WORK REQUEST: The lines to return are those below that contain the word "center".

RAW DATA:
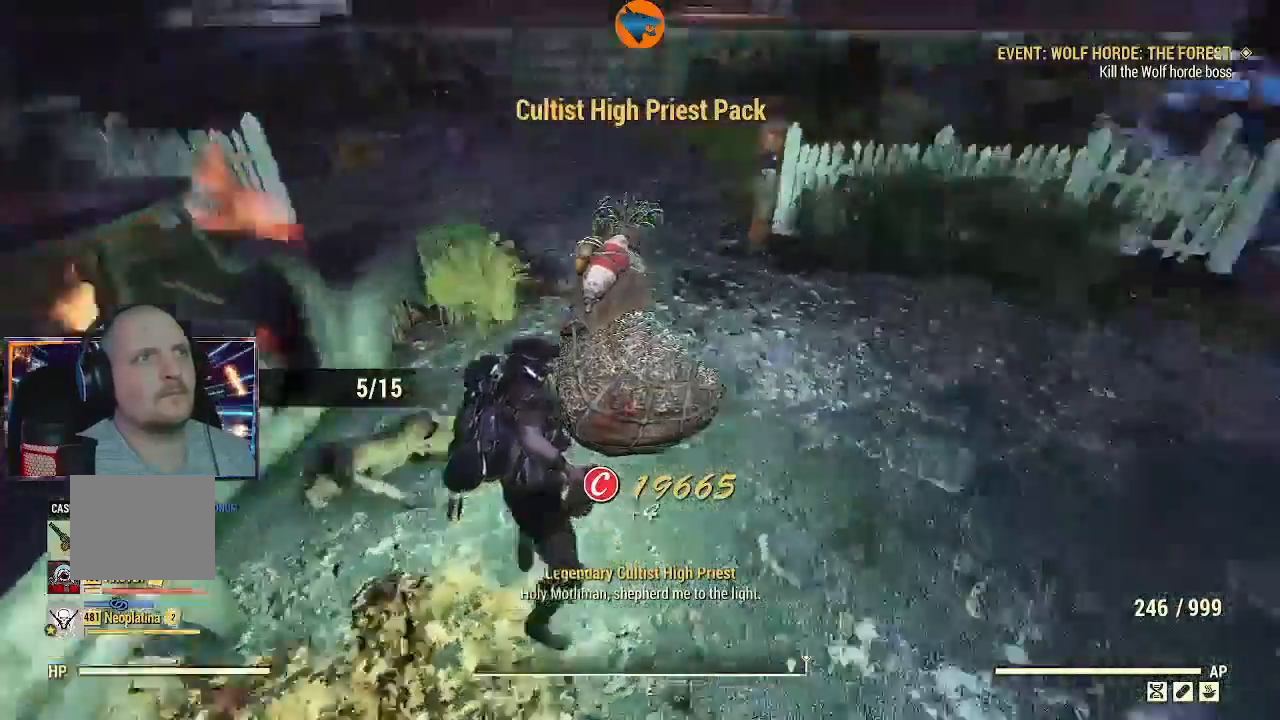
{"buttons": [], "left_stick": "right", "right_stick": "center", "events": [[300, "left_stick", "right"], [333, "right_stick", "up"], [367, "L1", "down"], [433, "right_stick", "center"], [467, "L1", "up"]]}
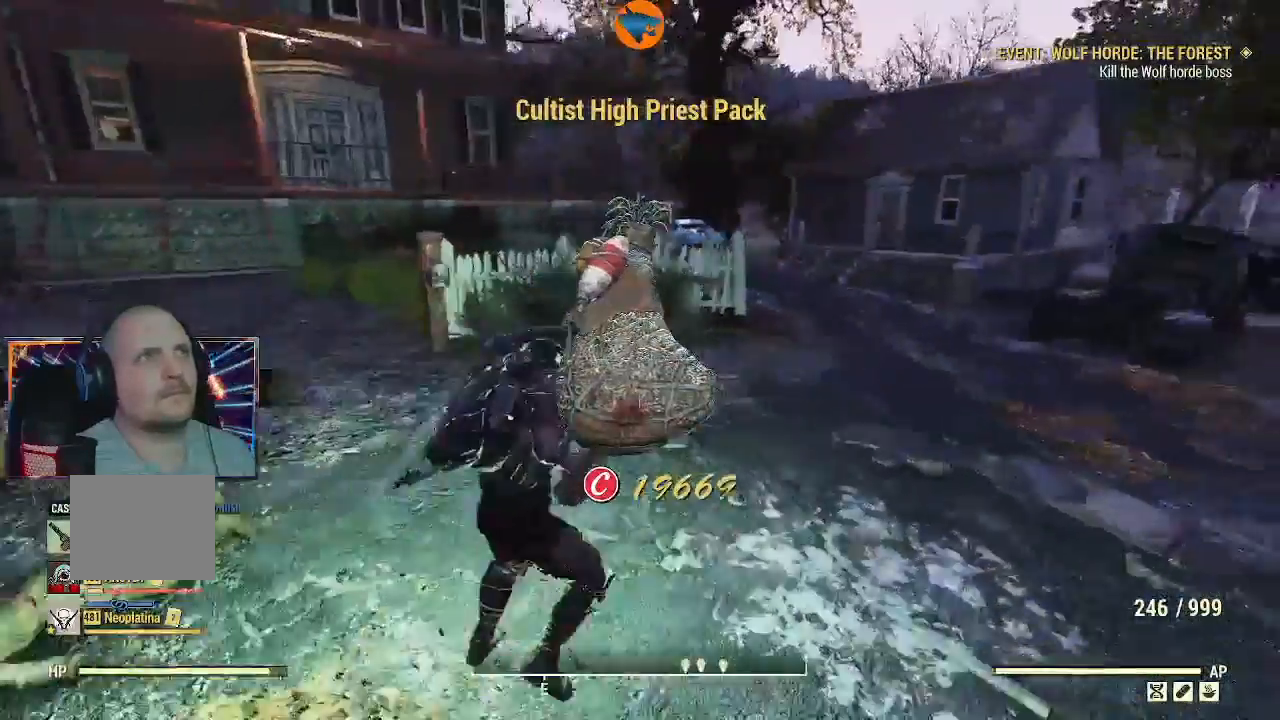
{"buttons": ["L1"], "left_stick": "right", "right_stick": "center", "events": [[33, "Y", "down"], [133, "Y", "up"], [467, "L1", "down"]]}
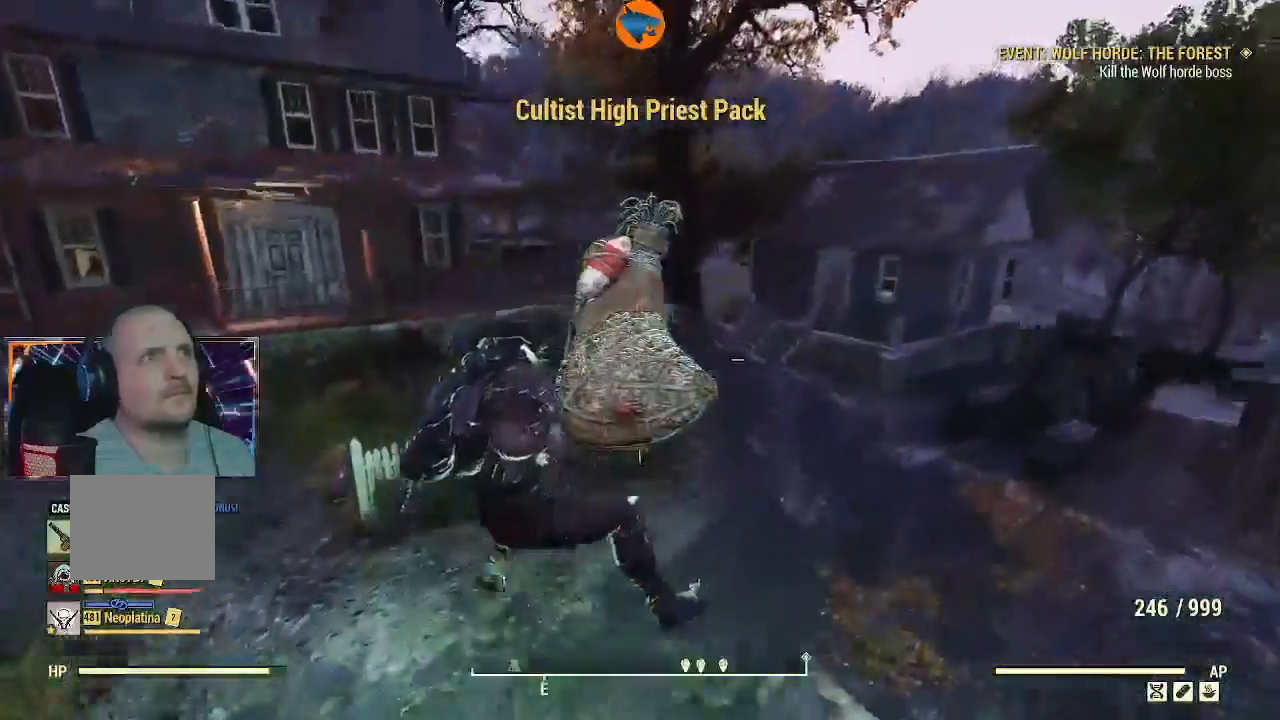
{"buttons": [], "left_stick": "up-left", "right_stick": "right"}
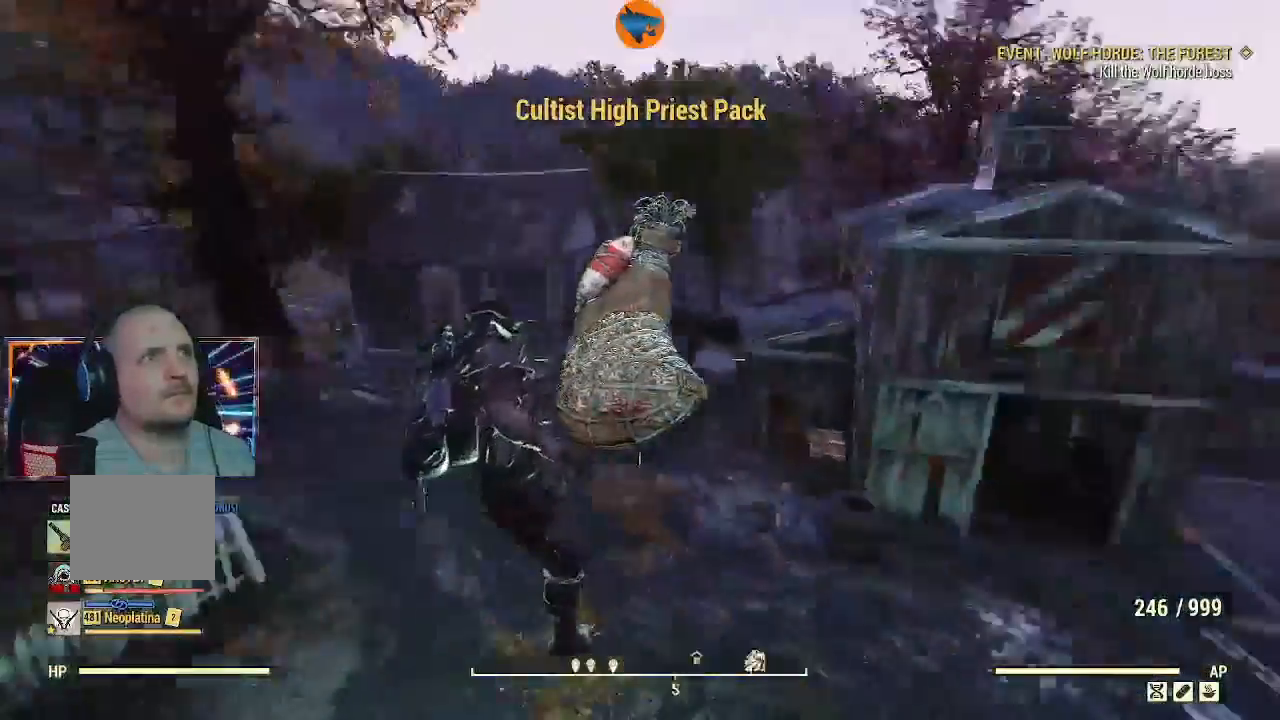
{"buttons": [], "left_stick": "up-left", "right_stick": "right"}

ANSWER SPACE:
{"buttons": [], "left_stick": "right", "right_stick": "center", "events": [[300, "left_stick", "right"], [333, "right_stick", "up"], [367, "L1", "down"], [433, "right_stick", "center"], [467, "L1", "up"]]}
{"buttons": ["L1"], "left_stick": "right", "right_stick": "center", "events": [[33, "Y", "down"], [133, "Y", "up"], [467, "L1", "down"]]}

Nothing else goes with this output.